Oil companies, or more accurately as Mary has started to call them “oilgarchies,” operate above and beyond the laws of any sovereign government. When a country’s laws don’t suit them, they either find a way to change them or punish governments enough for passing them that they’ll think twice about it next time. They’ve divvied up the world’s fossil fuel assets without any concern for immediate or long-term repercussions, and with little input from citizens or the governments that are supposed to represent them. In many cases, they’ve done so in a way that doesn’t even benefit a country financially at all. The best example recently is the contract ExxonMobil signed with Guyana to drill its deepwater offshore oil reserves, one which is unlikely to ever benefit the country financially but will all but ensure the ruin of its ecosystems.

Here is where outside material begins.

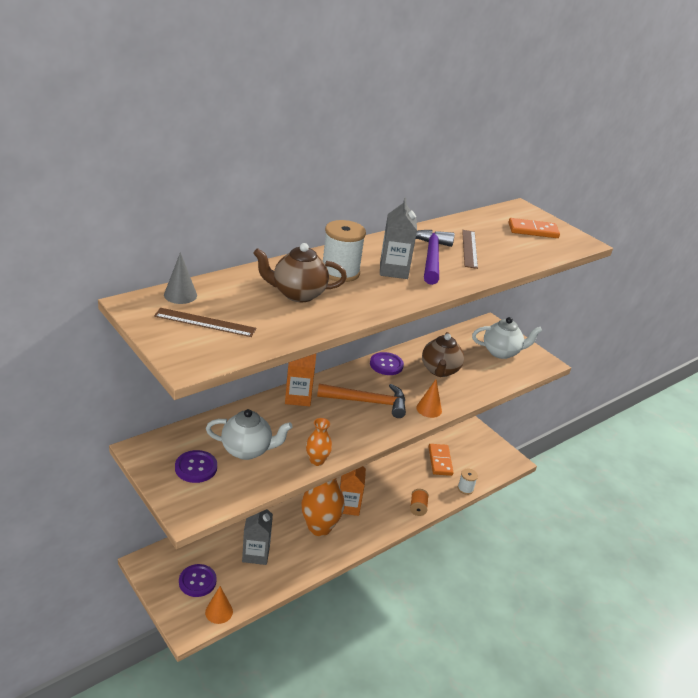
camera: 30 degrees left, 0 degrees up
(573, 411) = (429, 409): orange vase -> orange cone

Lately, there’s been a lot of talk about Russia’s oligarchs, but not a lot of discussion of what an oligarch actually is. Like aristocrats, oligarchs tend to hold the bulk of a country's power and wealth, but they do not so much inherit it as take it, usually via corruption. An oligarchy is ruled by the few; an oligarch is someone who doesn’t just hold power and money, but also controls enough resources to influence politics or government in a meaningful way.

Sounds an awful lot like an oil company. If Russia is an oligarchy, then we all live in an oil-garchy. And if we hope to have any sort of just transition, we’re going to have to strip oilgarchies of their power.